Although the status was changed on the order, Page claims the old order originally written by Dr. El-Hag was once again faxed to Advanced Imaging Centers.

During the third examination of Page’s breast on May 16, 2023, Dr. Hussain noted that the lump was “getting even larger and was now painful.” At the time, Page expressed concerns that the lump was impacting her ability to work “as a caretaker herself.”

“Dr. Hussain and Dr. Mercado took no additional measures. They did not assure that the imaging be procured stat, nor did they contact a surgeon to assure that the breast lump be biopsied,” reads the complaint.

Page says that, after “much frustration, concern, and fear,” she made calls to other radiology facilities to try and get an appointment sooner than July 2023. She claims she was eventually successful in getting an appointment at Radiology Associates of Ocala Women’s Imaging Center on June 16, 2023.

A mammogram taken that day revealed a mass in Page’s breast that had now grown to 5.4 centimeters in its “greatest dimension,” according to the complaint.

With Heart of Florida’s knowledge, an attempt was made to “aspirate fluid from the lesion” in Page’s breast using “ultrasound guidance” on July 7, 2023. The complaint notes that the “needle aspiration of fluid was difficult” and the limited procedure “did not identify malignant cells.”

Regardless, Page says the pathologist noted a biopsy was needed since the mass remained.
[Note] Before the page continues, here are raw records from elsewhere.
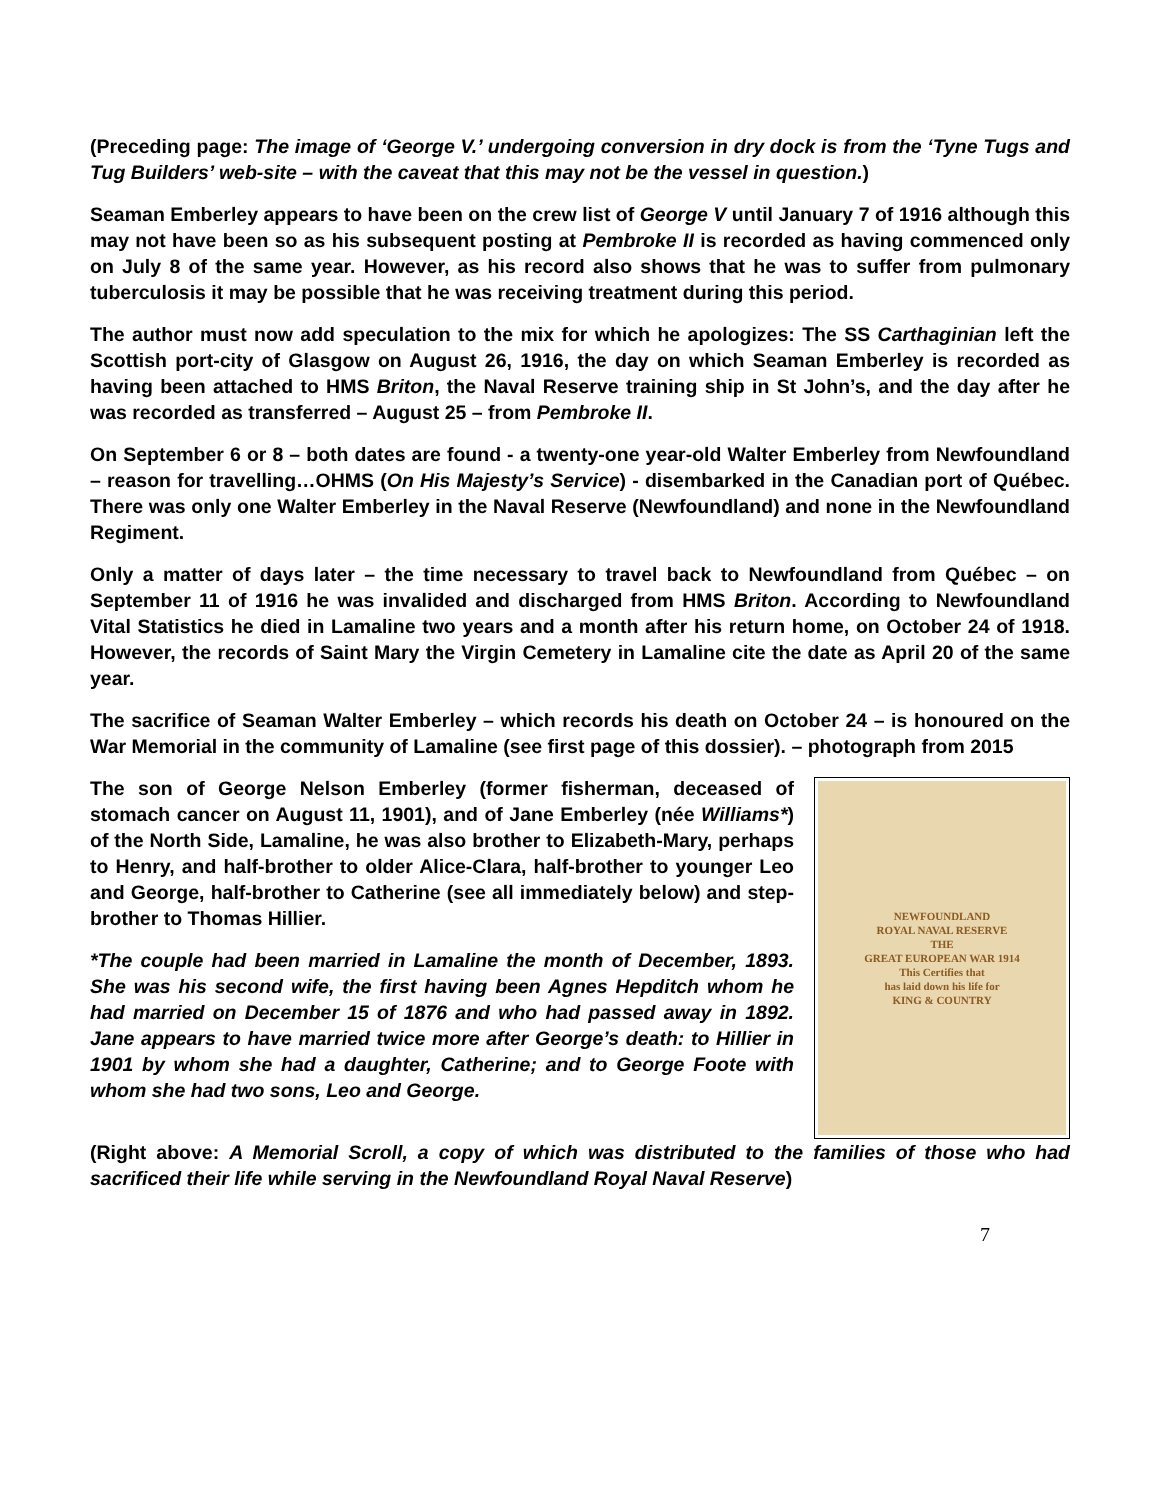(Preceding page: The image of ‘George V.’ undergoing conversion in dry dock is from the ‘Tyne Tugs and Tug Builders’ web-site – with the caveat that this may not be the vessel in question.)
Seaman Emberley appears to have been on the crew list of George V until January 7 of 1916 although this may not have been so as his subsequent posting at Pembroke II is recorded as having commenced only on July 8 of the same year. However, as his record also shows that he was to suffer from pulmonary tuberculosis it may be possible that he was receiving treatment during this period.
The author must now add speculation to the mix for which he apologizes: The SS Carthaginian left the Scottish port-city of Glasgow on August 26, 1916, the day on which Seaman Emberley is recorded as having been attached to HMS Briton, the Naval Reserve training ship in St John’s, and the day after he was recorded as transferred – August 25 – from Pembroke II.
On September 6 or 8 – both dates are found - a twenty-one year-old Walter Emberley from Newfoundland – reason for travelling…OHMS (On His Majesty’s Service) - disembarked in the Canadian port of Québec. There was only one Walter Emberley in the Naval Reserve (Newfoundland) and none in the Newfoundland Regiment.
Only a matter of days later – the time necessary to travel back to Newfoundland from Québec – on September 11 of 1916 he was invalided and discharged from HMS Briton. According to Newfoundland Vital Statistics he died in Lamaline two years and a month after his return home, on October 24 of 1918. However, the records of Saint Mary the Virgin Cemetery in Lamaline cite the date as April 20 of the same year.
The sacrifice of Seaman Walter Emberley – which records his death on October 24 – is honoured on the War Memorial in the community of Lamaline (see first page of this dossier). – photograph from 2015
The son of George Nelson Emberley (former fisherman, deceased of stomach cancer on August 11, 1901), and of Jane Emberley (née Williams*) of the North Side, Lamaline, he was also brother to Elizabeth-Mary, perhaps to Henry, and half-brother to older Alice-Clara, half-brother to younger Leo and George, half-brother to Catherine (see all immediately below) and step-brother to Thomas Hillier.
*The couple had been married in Lamaline the month of December, 1893. She was his second wife, the first having been Agnes Hepditch whom he had married on December 15 of 1876 and who had passed away in 1892. Jane appears to have married twice more after George’s death: to Hillier in 1901 by whom she had a daughter, Catherine; and to George Foote with whom she had two sons, Leo and George.
NEWFOUNDLAND
ROYAL NAVAL RESERVE
THE
GREAT EUROPEAN WAR 1914
This Certifies that
has laid down his life for
KING & COUNTRY
(Right above: A Memorial Scroll, a copy of which was distributed to the families of those who had sacrificed their life while serving in the Newfoundland Royal Naval Reserve)
7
Page claims that Heart of Florida received this information, “yet continued to fail to obtain a surgical tissue biopsy” for her.

Over the next two months following the aspiration, Page began to experience “local and systemic signs of infection” as the breast mass took on a “virulent inflammatory course, producing infection, abscesses and ulcerated tissue tracks throughout her breast.”

She claims she required hospitalization and, believing she had “already been adequately worked up by her primary care providers who told her she only had a breast cyst,” she asked to initially concentrate on treating her infection.

On September 30, 2023, a surgical tissue biopsy was obtained at AdventHealth Ocala Hospital, approximately six months after Page first reported her breast mass to Heart of Florida. That biopsy confirmed an “invasive ductal carcinoma,” which is a form of breast cancer.

For the six weeks after receiving the diagnosis, Page claims she continued having problems with inflammation and infection “until a left breast mastectomy could be performed on November 27, 2023.” The complaint alleges the mastectomy was the “first definitive treatment for [Page’s] cancer,” coming approximately eight months after she first reported her breast lump to Heart of Florida.

The staging workup following the diagnosis revealed that Page’s cancer had “advanced to Stage IV with metastasis to lymph nodes and distant organs.”

Page began chemotherapy in January 2024, but claims she was already in a “weakened and debilitated” condition from the “advancing metastatic process in her body.”

“For over one year, she has since endured grueling adjuvant cancer treatments and associated complications from having to battle a cancer that was allowed to grow rapidly and unchecked for months in 2023, becoming aggressive and inflammatory in nature, and eventually disseminating throughout her tissues – all while under the eyes of her primary care physicians at Heart of Florida,” reads a portion of the complaint.

Page claims that the health center’s negligence deprived her of an earlier diagnosis that may have carried a “more favorable prognosis.” The complaint alleges that Page’s diagnosis reduces her “likelihood of 5-year survival to below 50%.”

Her attorneys claim Page’s pain, suffering, “and now grim prognosis” could have been prevented with an earlier diagnosis. They say it has “deeply impacted every aspect of” Page’s life and has devastated her family, of which she is the matriarch.

“It has devastated not only for Ms. Page, but her children and entire family, who have been deprived of the immeasurable joys, love and support they looked forward to sharing in the years ahead, and to which they were entitled,” according to the complaint.

Page is seeking over $50,000 in damages, exclusive of attorney’s fees and costs. She is being represented by Searcy Denney Scarola Barnhart & Shipley, PA, of West Palm Beach.